Our main purpose was to visit the Hutong lanes. Hutongs are a type of narrow streets or alleys, commonly associated with Beijing. Hutong is a Mongolian word meaning “water well” and Hutongs were part of the Ming dynasty town planning on a class basis. In Beijing, hutongs are alleys formed by lines of siheyuan, traditional courtyard residences. Many neighbourhoods were formed by joining one siheyuan to another to form a hutong, and then joining one hutong to another. The word hutong is also used to refer to such neighbourhoods.

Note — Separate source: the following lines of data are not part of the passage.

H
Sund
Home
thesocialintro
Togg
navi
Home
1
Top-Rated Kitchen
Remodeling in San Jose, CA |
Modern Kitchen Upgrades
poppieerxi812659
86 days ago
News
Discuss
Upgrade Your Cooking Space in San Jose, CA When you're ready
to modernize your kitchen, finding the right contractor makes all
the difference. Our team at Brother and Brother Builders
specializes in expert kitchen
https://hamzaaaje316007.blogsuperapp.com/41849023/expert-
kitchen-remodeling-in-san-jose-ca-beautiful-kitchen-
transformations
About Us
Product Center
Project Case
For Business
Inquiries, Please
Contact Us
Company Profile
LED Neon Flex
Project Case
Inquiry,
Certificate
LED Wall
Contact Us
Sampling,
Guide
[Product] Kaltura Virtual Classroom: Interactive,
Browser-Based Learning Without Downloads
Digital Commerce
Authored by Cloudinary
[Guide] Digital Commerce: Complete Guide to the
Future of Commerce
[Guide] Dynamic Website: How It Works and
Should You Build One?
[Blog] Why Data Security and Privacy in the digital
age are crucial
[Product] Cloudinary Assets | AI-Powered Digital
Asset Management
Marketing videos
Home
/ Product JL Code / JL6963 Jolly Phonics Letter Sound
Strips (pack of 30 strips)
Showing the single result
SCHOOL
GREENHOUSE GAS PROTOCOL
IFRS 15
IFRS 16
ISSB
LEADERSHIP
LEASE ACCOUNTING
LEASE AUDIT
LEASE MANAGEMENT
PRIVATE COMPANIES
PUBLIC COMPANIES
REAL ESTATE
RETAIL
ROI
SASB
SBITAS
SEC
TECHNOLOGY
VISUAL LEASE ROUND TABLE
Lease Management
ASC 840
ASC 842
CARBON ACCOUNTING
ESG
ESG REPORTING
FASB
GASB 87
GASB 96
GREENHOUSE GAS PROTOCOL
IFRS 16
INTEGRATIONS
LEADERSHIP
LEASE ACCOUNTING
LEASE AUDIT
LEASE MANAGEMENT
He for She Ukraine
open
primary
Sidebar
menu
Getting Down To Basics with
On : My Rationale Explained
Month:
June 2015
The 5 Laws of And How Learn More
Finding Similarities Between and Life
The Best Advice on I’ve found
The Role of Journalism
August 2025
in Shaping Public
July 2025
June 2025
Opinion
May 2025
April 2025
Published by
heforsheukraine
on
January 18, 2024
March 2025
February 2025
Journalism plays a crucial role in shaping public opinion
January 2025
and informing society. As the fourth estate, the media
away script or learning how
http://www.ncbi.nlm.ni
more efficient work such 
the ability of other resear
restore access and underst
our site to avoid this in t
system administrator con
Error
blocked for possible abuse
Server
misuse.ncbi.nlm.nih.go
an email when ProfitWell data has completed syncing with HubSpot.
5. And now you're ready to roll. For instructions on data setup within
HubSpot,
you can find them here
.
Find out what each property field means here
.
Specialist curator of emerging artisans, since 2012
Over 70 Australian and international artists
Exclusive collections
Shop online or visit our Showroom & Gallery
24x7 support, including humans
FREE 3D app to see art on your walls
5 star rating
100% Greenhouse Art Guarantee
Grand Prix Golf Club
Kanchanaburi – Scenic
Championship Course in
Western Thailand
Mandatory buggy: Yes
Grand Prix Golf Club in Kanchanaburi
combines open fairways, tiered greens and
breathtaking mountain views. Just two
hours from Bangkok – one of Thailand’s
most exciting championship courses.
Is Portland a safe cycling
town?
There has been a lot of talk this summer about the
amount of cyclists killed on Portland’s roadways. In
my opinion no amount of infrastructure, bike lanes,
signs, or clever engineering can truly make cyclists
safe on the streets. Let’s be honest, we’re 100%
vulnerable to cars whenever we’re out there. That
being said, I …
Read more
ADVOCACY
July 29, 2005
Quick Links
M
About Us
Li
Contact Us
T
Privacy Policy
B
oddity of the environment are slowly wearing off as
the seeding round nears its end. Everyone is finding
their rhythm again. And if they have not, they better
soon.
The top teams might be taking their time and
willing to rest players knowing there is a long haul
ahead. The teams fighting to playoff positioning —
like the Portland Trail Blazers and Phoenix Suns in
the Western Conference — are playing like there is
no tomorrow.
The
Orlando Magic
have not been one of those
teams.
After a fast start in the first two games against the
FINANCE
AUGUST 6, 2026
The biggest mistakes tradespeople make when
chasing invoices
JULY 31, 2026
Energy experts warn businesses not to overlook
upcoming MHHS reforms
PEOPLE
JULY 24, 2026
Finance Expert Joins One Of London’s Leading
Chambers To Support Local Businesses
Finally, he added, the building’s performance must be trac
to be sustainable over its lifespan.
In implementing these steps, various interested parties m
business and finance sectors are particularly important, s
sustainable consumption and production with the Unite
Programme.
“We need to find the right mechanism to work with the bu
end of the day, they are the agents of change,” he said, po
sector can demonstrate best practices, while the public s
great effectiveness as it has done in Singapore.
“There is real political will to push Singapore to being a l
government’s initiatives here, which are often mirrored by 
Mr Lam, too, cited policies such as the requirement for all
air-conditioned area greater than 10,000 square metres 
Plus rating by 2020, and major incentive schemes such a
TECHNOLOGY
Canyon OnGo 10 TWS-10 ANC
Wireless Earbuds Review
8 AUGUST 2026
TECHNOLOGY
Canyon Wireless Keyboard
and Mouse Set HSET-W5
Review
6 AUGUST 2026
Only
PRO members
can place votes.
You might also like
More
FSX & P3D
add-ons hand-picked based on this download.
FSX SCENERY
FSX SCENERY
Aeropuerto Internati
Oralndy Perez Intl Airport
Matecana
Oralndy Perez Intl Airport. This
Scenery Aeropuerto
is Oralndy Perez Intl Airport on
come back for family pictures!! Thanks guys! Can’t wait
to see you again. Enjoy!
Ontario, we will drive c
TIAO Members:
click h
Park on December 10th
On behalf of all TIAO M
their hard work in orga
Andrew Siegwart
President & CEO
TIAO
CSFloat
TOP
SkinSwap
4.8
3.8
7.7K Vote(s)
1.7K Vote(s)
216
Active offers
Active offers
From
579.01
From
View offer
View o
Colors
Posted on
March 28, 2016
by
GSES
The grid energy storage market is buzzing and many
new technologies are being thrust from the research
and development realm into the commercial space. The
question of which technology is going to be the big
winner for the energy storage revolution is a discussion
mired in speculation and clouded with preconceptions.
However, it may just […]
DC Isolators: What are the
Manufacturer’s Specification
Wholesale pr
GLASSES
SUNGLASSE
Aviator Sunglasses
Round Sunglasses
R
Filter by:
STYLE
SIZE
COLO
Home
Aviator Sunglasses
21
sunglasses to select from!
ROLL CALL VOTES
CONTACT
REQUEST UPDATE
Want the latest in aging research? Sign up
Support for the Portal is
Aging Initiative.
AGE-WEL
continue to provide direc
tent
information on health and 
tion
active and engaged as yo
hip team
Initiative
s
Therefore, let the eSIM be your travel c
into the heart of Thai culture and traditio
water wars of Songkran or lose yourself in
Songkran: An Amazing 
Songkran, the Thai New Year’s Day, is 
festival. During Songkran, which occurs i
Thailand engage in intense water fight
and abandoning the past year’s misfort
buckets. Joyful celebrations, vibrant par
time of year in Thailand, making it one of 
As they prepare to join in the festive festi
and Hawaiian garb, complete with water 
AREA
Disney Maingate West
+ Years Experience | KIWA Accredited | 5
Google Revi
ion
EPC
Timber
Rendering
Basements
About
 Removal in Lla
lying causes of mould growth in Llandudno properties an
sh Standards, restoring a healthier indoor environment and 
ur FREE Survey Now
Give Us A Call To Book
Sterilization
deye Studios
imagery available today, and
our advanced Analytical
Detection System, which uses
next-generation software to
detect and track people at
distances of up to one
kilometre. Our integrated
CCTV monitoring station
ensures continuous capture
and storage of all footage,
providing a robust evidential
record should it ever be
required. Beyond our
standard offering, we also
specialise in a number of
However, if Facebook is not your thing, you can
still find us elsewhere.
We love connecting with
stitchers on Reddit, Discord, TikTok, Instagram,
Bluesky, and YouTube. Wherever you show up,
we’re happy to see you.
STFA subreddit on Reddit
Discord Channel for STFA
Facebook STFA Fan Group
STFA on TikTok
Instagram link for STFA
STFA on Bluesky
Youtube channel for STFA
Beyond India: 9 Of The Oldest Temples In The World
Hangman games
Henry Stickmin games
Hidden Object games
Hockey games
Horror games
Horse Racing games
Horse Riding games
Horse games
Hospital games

Since the mid-20th century, a large number of Beijing hutongs were demolished to make way for new roads and buildings. More recently, many hutongs have been designated as protected, in an attempt to preserve this aspect of Chinese cultural history. We walked through the alleys to a hutong which had been owned by its present family down through the generations. Along the way, we encountered more of the small electric cars that seem to be do popular as well as some of the past history of bicycles. After many turns and walking past the public ablutions (hutongs share a communal toilet block which does not have any walls or partitions so you get to know your neighbours intimately) we arrive at the front door of the hutong we are to visit.
Inside the court yard we met the eldest son in the parents’ room to hear the history of the hutong, and then check out the remaining rooms. Beijing has now introduced laws to retain the history of these residences.
We finished off the day with a rickshaw ride/race, the drivers must have the best legs with single gear bikes towing two larger Australians and no brakes other than the soles of his shoes. He also had to contend with traffic of all kinds – wheel chairs motor scooters cars and pedestrians.